親子2代「光栄」 大嘗祭に干しシイタケ

2019年11月15日 08:33

菊の御紋入りの盃を持つ藤井安郎さん(前列左)を囲む藤井昌弘さん(同右)と組合員たち=加茂郡白川町黒川

菊の御紋入りの盃を持つ藤井安郎さん(前列左)を囲む藤井昌弘さん(同右)と組合員たち=加茂郡白川町黒川

 岐阜県加茂郡白川町黒川の黒川椎茸組合は、大嘗祭(だいじょうさい)に干しシイタケ20枚を納めた。同組合は1990年に執り行われた平成の大嘗祭でも品物を納めており、組合長で祖父の代から約70年続くシイタケ農家の藤井昌弘さん(56)と父の安郎さん(86)は親子2代で皇室の重要祭祀(さいし)に携わった。安郎さんは「2代続けて品物を送れるのは光栄なこと」と笑顔を見せ、昌弘さんも「夢にも思わずびっくりだった。黒川のシイタケが認められたと思うととてもうれしい」と喜びの表情を見せていた。

 同組合は1949年の設立で組合員は10人。寒暖差が大きい気候を生かした栽培で、香りや肉の厚さが特長という。昌弘さんは「気候条件が合っており、大きく育つ。乾燥させても大きくて厚いのが売り」と話す。

 90年の大嘗祭では初めて干しシイタケが組合から献上され、現在の上皇さまから菊の御紋が入った杯を贈られている。安郎さんは「白い手袋を付けて丁寧に運んだのを覚えている」と当時を振り返る。

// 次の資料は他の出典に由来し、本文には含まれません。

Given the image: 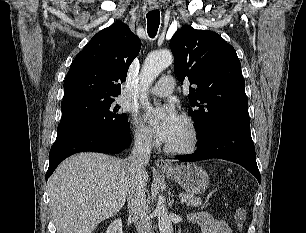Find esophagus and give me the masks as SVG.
<instances>
[{"mask_svg": "<svg viewBox=\"0 0 306 233\" xmlns=\"http://www.w3.org/2000/svg\"><path fill=\"white\" fill-rule=\"evenodd\" d=\"M149 8L151 10H155V9L158 8V4L150 3ZM155 165H156L157 168H169L170 167V165L162 158H158L155 162Z\"/></svg>", "mask_w": 306, "mask_h": 233, "instance_id": "1", "label": "esophagus"}]
</instances>
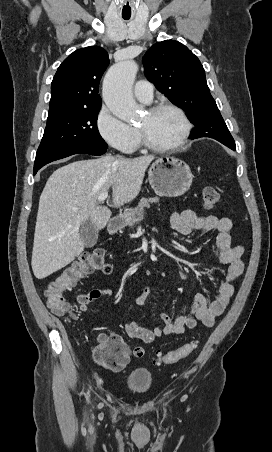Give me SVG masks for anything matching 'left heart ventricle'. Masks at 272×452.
Here are the masks:
<instances>
[{
    "label": "left heart ventricle",
    "mask_w": 272,
    "mask_h": 452,
    "mask_svg": "<svg viewBox=\"0 0 272 452\" xmlns=\"http://www.w3.org/2000/svg\"><path fill=\"white\" fill-rule=\"evenodd\" d=\"M147 138L157 145H168L177 140L182 130L180 118L171 111L163 110L146 114L139 122Z\"/></svg>",
    "instance_id": "b2bd125f"
}]
</instances>
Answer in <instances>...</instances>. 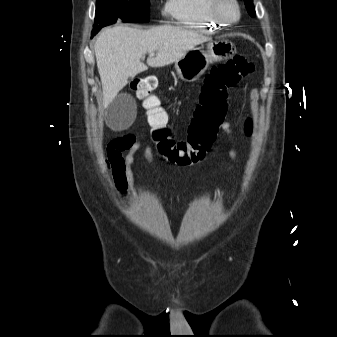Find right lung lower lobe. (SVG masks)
<instances>
[{
    "label": "right lung lower lobe",
    "instance_id": "98d812e1",
    "mask_svg": "<svg viewBox=\"0 0 337 337\" xmlns=\"http://www.w3.org/2000/svg\"><path fill=\"white\" fill-rule=\"evenodd\" d=\"M102 27H104V26H97V27H95V28H93V31H92V37L102 28Z\"/></svg>",
    "mask_w": 337,
    "mask_h": 337
}]
</instances>
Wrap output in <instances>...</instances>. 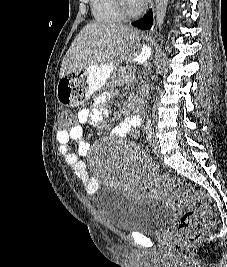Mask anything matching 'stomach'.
Returning <instances> with one entry per match:
<instances>
[{
    "instance_id": "stomach-1",
    "label": "stomach",
    "mask_w": 227,
    "mask_h": 267,
    "mask_svg": "<svg viewBox=\"0 0 227 267\" xmlns=\"http://www.w3.org/2000/svg\"><path fill=\"white\" fill-rule=\"evenodd\" d=\"M148 57L149 51L145 47L142 52L136 53L132 60L142 63ZM117 66L118 61H115L66 73V77H60L56 101H61V107L81 106L89 99V94L95 93L106 84Z\"/></svg>"
}]
</instances>
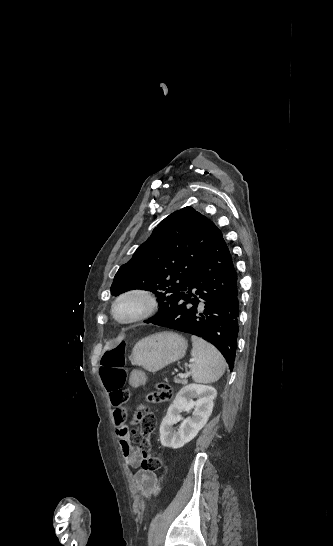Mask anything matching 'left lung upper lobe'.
<instances>
[{"label":"left lung upper lobe","mask_w":333,"mask_h":546,"mask_svg":"<svg viewBox=\"0 0 333 546\" xmlns=\"http://www.w3.org/2000/svg\"><path fill=\"white\" fill-rule=\"evenodd\" d=\"M218 228L191 207L178 210L153 230L132 259L116 273L111 293L144 289L152 291L159 302L155 319L166 313L172 297L183 293L215 240Z\"/></svg>","instance_id":"obj_1"}]
</instances>
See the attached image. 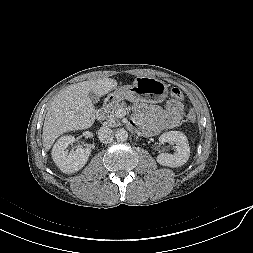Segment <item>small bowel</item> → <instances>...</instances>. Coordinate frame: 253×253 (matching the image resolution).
I'll return each mask as SVG.
<instances>
[{"instance_id":"small-bowel-1","label":"small bowel","mask_w":253,"mask_h":253,"mask_svg":"<svg viewBox=\"0 0 253 253\" xmlns=\"http://www.w3.org/2000/svg\"><path fill=\"white\" fill-rule=\"evenodd\" d=\"M184 116V107L181 102L170 100L165 108L147 103H138L134 106L133 124L142 126L147 134H158L179 124Z\"/></svg>"}]
</instances>
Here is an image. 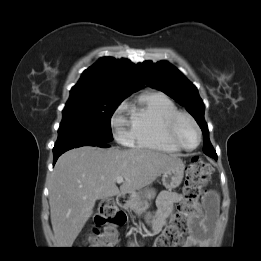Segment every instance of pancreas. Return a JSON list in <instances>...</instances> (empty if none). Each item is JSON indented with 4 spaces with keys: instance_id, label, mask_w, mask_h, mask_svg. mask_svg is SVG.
<instances>
[{
    "instance_id": "pancreas-1",
    "label": "pancreas",
    "mask_w": 261,
    "mask_h": 261,
    "mask_svg": "<svg viewBox=\"0 0 261 261\" xmlns=\"http://www.w3.org/2000/svg\"><path fill=\"white\" fill-rule=\"evenodd\" d=\"M149 208V204L147 202H139L132 207V210L136 215L141 216L146 210Z\"/></svg>"
}]
</instances>
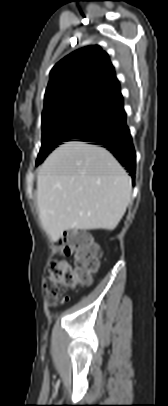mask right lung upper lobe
<instances>
[{"label":"right lung upper lobe","instance_id":"cb5924a9","mask_svg":"<svg viewBox=\"0 0 168 406\" xmlns=\"http://www.w3.org/2000/svg\"><path fill=\"white\" fill-rule=\"evenodd\" d=\"M121 96L108 54L99 46H87L59 61L50 72L42 117L81 103L110 105Z\"/></svg>","mask_w":168,"mask_h":406}]
</instances>
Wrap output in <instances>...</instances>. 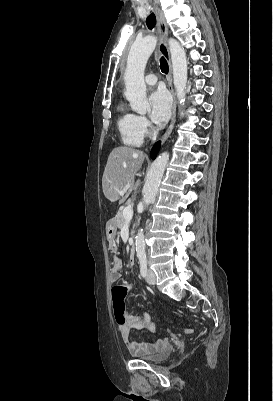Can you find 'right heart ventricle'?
<instances>
[{"label":"right heart ventricle","mask_w":273,"mask_h":401,"mask_svg":"<svg viewBox=\"0 0 273 401\" xmlns=\"http://www.w3.org/2000/svg\"><path fill=\"white\" fill-rule=\"evenodd\" d=\"M116 111L118 114L117 127L124 144L128 146H140L143 136L137 129L135 115L126 109L123 102L118 103Z\"/></svg>","instance_id":"e07e8e85"}]
</instances>
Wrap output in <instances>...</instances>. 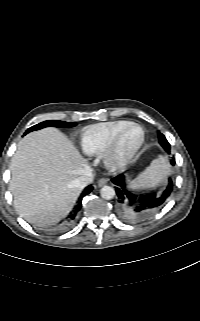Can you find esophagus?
<instances>
[{
    "label": "esophagus",
    "mask_w": 200,
    "mask_h": 321,
    "mask_svg": "<svg viewBox=\"0 0 200 321\" xmlns=\"http://www.w3.org/2000/svg\"><path fill=\"white\" fill-rule=\"evenodd\" d=\"M106 184H107V179H105V178L99 179V181H98L99 187L105 186Z\"/></svg>",
    "instance_id": "obj_1"
}]
</instances>
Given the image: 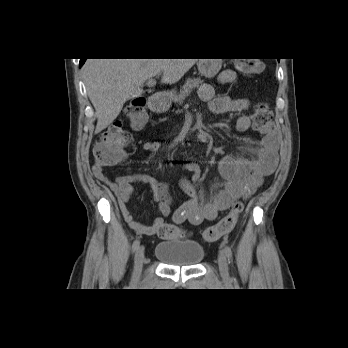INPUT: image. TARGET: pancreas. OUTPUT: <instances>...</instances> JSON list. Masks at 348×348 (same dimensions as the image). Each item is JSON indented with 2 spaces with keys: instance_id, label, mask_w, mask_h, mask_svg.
<instances>
[{
  "instance_id": "obj_1",
  "label": "pancreas",
  "mask_w": 348,
  "mask_h": 348,
  "mask_svg": "<svg viewBox=\"0 0 348 348\" xmlns=\"http://www.w3.org/2000/svg\"><path fill=\"white\" fill-rule=\"evenodd\" d=\"M202 83L203 80H201L200 78H188L182 89L180 90V93L176 96L175 103L182 105L185 98L190 95L191 91L199 87V85Z\"/></svg>"
}]
</instances>
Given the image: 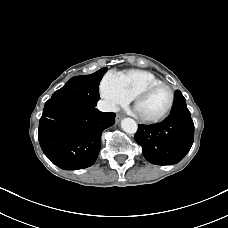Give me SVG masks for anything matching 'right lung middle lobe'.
<instances>
[{
	"label": "right lung middle lobe",
	"instance_id": "obj_1",
	"mask_svg": "<svg viewBox=\"0 0 228 228\" xmlns=\"http://www.w3.org/2000/svg\"><path fill=\"white\" fill-rule=\"evenodd\" d=\"M106 71L107 68H102L90 75L71 78L50 100L68 102L81 108L95 107L100 99L99 83Z\"/></svg>",
	"mask_w": 228,
	"mask_h": 228
}]
</instances>
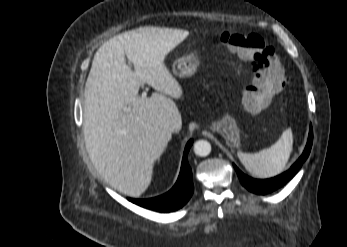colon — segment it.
Masks as SVG:
<instances>
[{
  "label": "colon",
  "mask_w": 347,
  "mask_h": 247,
  "mask_svg": "<svg viewBox=\"0 0 347 247\" xmlns=\"http://www.w3.org/2000/svg\"><path fill=\"white\" fill-rule=\"evenodd\" d=\"M220 42L240 59L251 64L253 84L248 86L238 105L243 110L256 111L263 108L269 97L278 93L285 84L284 69L272 46L255 33L225 31L219 35Z\"/></svg>",
  "instance_id": "colon-1"
}]
</instances>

 今回、東濃桧で作った特製の箱を仕立て、厳選した干しシイタケを収めた。組合を代表し皇居に届けた昌弘さんは凜(りん)とした雰囲気に「身が引き締まる思いだった」と振り返る。

 最近はシイタケの原木の高騰に悩まされているが、都会から移り住んだ新規就農者が組合に加わるなど活気が戻りつつあるという。昌弘さんは「ニュースなどで大嘗祭を見守りたい。黒川のシイタケを広く知ってもらえればなにより」と話していた。